1879-1950 yılları arasında yaşamış, Advaita Vedanta geleneğine mensup Hintli bilge Ramana Maharshi’nin öğretisinin temelini benliğin sorgulanması oluşturur. Öğrencilerine “Ben Kimim?” diye sormalarını salık veren Maharshi, bu sorgulama neticesinde zihnin kalp merkezinde çözülerek özünde mutluluk ve huzur olan gerçek varoluşun kavranabileceğini ifade ederdi. Maharshi’nin öğretisinin amacı, gerçek benliğin saf bilinçte bulunmasına yönelik bir kavrayıştır.

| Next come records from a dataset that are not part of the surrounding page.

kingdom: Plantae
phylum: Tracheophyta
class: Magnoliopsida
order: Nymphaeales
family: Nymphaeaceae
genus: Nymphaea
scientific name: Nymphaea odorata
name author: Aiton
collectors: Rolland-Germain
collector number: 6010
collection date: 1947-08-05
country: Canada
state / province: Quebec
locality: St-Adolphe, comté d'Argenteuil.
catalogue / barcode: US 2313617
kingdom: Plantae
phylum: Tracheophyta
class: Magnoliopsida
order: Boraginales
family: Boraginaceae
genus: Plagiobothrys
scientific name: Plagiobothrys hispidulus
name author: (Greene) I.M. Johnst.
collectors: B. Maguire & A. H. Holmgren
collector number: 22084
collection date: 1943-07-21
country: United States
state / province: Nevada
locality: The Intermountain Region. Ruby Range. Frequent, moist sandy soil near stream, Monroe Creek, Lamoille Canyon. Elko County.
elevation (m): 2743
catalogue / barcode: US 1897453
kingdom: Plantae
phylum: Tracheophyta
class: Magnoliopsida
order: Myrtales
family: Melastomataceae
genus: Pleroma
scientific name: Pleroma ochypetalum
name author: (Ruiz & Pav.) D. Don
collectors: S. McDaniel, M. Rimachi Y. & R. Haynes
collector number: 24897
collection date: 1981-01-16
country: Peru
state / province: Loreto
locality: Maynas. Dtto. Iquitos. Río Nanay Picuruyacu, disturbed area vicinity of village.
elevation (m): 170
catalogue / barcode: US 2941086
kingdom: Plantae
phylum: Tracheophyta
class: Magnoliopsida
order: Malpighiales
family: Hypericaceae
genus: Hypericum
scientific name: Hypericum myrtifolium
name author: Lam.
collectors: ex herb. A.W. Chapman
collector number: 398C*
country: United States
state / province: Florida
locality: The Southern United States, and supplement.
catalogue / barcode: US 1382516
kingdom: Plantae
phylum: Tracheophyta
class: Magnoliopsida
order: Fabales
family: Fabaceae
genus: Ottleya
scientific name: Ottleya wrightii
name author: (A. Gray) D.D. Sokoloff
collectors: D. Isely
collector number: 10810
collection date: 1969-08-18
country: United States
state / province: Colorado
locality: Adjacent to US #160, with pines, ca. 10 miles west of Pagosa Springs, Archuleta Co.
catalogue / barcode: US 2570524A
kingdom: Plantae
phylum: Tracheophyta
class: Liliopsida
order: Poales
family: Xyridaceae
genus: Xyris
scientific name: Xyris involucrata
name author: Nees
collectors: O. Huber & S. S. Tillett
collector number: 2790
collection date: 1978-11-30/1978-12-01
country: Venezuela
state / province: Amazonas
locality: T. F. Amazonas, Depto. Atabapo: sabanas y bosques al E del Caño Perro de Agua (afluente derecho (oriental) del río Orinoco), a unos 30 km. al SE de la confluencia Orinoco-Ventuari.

Maharshi, 16 yaşındayken ansızın hissettiği ölüm korkusu üzerine ölümü deneyimlemeye karar verdi. Bu deneyimle gerçek benliğin beden, düşünce ya da duyguların ötesinde, her şeyden azade olduğunu fark etti. Yapılması gereken, özün üzerini kapatan bütün katmanları “Ben Kimim?” diye sorarak bir bir sıyırıp atmaktı.
Tecrübe ettiği aydınlanmanın ardından evden ayrılan Maharshi, Tiruvannamalai yakınlarındaki kutsal Arunachala Tepesi’ne gitti ve ömrünün sonuna kadar orada yaşadı. Maharshi’nin son nefesini verdiği gece, kendi adıyla anılan aşramda bulunan yüzlerce kişi gökyüzünde büyük bir yıldızın kaydığına tanıklık etti.